Acho que alguns elementos dificultam a abordagem do tema. Cito um: a eterna indagação metodológica --há de fato uma piora na condição psicológica dos mais jovens (mais depressão, mais ansiedade, mais suicídios) ou o que temos são mais dados e mais acesso a medicamentos?
Mesmo tipo de dúvida: existem mais gays ou os gays se mostram mais? Tem mais mulher apanhando ou mais mulher denunciando que apanha?
O fato é que os jovens —principalmente os de classe social mais alta, mas não somente— têm ao seu dispor uma maior quantidade de ferramentas e profissionais especializados neles. Com isso, um maior "discurso do mestre", como diria Lacan, sobre a "condição jovem".
Mas o fato é que, muitas vezes, parece que esse aumento de discurso especializado apenas piora a questão: uma tagarelice gigantesca enche os nossos ouvidos sobre, por exemplo, se os pais devem ou não dizer X aos filhos. Quais as consequências de mandar o filho calar a boca? Você precisa ser PhD para educar os filhos.
A especialização nos jovens parece ter criado um sintoma novo na humanidade: ser jovem é um sintoma em si. À medida que cresce o mercado de especialistas em jovens, aumenta a geração e a circulação de dinheiro "graças" ao sintoma que ser jovem implica em si mesmo. Com isso, não assumo que haja má-fé nesses profissionais, apenas descrevo um circuito de discurso e dinheiro que se auto-alimenta.
Nelson Rodrigues apontava, nos anos 1960, o surgimento da "razão do jovem" como sendo o fato de que um jovem teria razão sobre qualquer absurdo (tipo, devemos abandonar tudo e ir para a então guerra do Vietnã) apenas porque era jovem. A juventude fazia dele um oráculo a priori.

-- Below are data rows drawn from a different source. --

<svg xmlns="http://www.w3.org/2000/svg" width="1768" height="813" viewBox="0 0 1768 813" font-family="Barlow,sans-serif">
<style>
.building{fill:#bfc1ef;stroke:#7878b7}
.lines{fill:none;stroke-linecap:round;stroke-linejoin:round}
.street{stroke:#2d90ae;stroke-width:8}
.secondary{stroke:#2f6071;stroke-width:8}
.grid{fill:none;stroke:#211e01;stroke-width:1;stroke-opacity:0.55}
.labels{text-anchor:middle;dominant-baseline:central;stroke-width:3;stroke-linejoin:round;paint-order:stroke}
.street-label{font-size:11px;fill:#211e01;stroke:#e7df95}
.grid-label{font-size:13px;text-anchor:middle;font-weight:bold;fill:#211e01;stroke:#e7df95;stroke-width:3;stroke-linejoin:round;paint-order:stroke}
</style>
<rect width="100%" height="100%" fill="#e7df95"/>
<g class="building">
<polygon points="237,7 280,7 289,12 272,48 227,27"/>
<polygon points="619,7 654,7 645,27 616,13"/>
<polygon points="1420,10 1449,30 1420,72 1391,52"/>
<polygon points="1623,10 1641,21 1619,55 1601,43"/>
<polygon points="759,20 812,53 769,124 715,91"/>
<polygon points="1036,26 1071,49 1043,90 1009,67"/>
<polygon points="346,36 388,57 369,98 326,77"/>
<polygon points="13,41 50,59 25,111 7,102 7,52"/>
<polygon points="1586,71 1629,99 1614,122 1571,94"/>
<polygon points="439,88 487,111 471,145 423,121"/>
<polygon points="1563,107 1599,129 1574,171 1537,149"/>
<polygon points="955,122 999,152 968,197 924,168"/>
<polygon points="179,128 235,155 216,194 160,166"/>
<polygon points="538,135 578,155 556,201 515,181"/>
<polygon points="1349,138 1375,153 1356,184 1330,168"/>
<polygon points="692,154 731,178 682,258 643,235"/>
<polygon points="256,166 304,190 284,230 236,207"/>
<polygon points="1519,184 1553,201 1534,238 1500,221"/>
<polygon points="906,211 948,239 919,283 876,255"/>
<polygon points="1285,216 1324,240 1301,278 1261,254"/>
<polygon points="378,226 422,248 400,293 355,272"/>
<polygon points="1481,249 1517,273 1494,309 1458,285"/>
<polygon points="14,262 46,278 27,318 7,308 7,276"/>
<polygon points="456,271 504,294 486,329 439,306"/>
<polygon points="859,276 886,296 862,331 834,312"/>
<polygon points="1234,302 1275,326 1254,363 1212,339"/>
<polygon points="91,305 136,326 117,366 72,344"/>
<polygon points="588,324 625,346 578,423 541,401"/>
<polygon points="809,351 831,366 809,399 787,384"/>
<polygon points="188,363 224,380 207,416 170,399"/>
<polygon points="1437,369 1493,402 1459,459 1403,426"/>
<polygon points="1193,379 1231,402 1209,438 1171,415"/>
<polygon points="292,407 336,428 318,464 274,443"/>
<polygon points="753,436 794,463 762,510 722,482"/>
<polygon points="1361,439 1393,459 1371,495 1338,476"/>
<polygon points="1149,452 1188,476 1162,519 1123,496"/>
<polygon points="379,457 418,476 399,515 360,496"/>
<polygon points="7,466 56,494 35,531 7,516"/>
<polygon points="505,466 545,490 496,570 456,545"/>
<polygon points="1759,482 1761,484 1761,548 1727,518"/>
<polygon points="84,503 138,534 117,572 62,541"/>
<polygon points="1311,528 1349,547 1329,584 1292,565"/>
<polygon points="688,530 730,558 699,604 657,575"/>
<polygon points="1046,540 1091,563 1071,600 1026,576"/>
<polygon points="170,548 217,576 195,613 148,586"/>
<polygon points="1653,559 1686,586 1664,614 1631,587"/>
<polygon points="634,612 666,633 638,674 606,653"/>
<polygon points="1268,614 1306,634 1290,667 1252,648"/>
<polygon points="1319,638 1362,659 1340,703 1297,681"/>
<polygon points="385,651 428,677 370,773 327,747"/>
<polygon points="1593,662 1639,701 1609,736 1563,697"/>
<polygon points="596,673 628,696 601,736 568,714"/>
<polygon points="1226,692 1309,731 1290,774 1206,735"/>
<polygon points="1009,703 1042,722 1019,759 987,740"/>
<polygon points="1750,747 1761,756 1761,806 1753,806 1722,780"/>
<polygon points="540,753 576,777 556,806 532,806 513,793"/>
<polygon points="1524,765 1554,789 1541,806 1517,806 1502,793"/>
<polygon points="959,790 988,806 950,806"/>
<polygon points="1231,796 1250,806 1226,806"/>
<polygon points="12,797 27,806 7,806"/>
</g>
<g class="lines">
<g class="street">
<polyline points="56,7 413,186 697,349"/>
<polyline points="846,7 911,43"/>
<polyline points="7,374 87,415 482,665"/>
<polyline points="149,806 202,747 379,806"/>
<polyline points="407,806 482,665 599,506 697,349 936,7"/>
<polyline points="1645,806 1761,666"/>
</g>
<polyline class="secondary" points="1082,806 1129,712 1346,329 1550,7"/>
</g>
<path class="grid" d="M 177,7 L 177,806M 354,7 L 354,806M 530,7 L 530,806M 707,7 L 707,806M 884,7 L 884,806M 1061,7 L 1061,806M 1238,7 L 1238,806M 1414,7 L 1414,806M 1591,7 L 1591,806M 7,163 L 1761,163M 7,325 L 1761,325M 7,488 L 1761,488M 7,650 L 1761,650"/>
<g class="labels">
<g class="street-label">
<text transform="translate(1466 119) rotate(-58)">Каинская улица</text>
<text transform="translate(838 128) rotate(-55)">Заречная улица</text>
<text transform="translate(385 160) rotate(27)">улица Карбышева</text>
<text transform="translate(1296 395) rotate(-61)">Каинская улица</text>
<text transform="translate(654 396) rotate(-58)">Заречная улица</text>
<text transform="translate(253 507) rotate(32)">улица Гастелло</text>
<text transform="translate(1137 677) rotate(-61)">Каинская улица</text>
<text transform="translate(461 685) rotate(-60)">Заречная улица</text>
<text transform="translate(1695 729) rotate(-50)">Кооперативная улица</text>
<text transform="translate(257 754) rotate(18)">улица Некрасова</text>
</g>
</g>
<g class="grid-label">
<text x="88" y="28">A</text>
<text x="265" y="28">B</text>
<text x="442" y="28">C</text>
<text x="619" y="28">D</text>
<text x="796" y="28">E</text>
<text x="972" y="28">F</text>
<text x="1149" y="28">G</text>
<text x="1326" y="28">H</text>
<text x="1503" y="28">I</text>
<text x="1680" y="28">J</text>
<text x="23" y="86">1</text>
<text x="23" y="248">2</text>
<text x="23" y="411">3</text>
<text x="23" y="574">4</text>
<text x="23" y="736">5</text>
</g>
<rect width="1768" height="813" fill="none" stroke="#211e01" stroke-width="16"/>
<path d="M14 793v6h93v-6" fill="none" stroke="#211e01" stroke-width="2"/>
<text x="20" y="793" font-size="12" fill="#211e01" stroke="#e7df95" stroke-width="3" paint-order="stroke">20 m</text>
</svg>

Essa lembrança nos remete diretamente a algo hoje plenamente instalado em nossa cultura que é a ideia de que jovens de 15 anos têm a capacidade de emitir opiniões críticas sobre temas complexos como amor, justiça, política, família, economia, ética e afins.
Jovens, pela própria condição (com algumas exceções), pouco entendem dessas coisas pelo simples fato de que não tiveram tempo de acumular experiências de vida.
Outra questão é a diminuição do número de filhos, logo, de jovens. Os pais, neuróticos e ansiosos, afogados no que o sociólogo Zygmunt Bauman (1925 - 2017) chamava de "medo líquido", vigiam esses infelizes todo o tempo. Atormentam os coitados, com demandas de "evolução" por parte desses mesmos infelizes. Vigiados o tempo todo, esses infelizes devem dar conta de tudo que a humanidade não deu até hoje: salvar o mundo, ser ético todo o tempo, ter afetos corretos e limpos, profissões sustentáveis ecologicamente, opiniões certas sobre temas incertos.
Tendo um ou dois filhos no máximo, esses pais inseguros e infantis (o amadurecimento é recurso escasso no mundo parque temático em que vivemos) concentram todas as suas taras e projeções narcísicas sobre os ombros desses infelizes.
As escolas em geral, por sua vez, cedem ao marketing escondendo a miséria contemporânea dos jovens.
Prometendo jovens cada vez melhores, fazem uma mistura grotesca de preparação para uma vida futura sem preconceitos, com a inteligência artificial como parceira, ao lado do ato de abraçar árvores como ética espiritual superior.
Arriscaria dizer que as escolas estão hoje entre as instituições mais perdidas na face da Terra. Não avançam um milímetro além da autoajuda e da pedagogia positiva (nome diferente para a miséria motivacional praticada em palestras no mundo corporativo).
O mundo "em rede" só piora a demanda de ser aceito. Se, antes, a ansiedade do reconhecimento e do afeto era uma "obrigação" que os ligava a um máximo de 30 pessoas a sua volta, hoje, com todos os "likes", esses jovens viram um poço de ansiedade por reconhecimento, relevância e afeto. Até a pizza que comem deve ser reconhecida como uma "pizza que vale no Instagram" ("instagramworthy").
Enfim: talvez a primeira coisa a ser feita é reconhecer que nunca existiram tantos jovens infelizes caminhando sobre a Terra. Engraçado: justamente quando o mundo se transformou num parque temático de "inteligência", riqueza, direitos, tolerância e esbanjando gente bacana.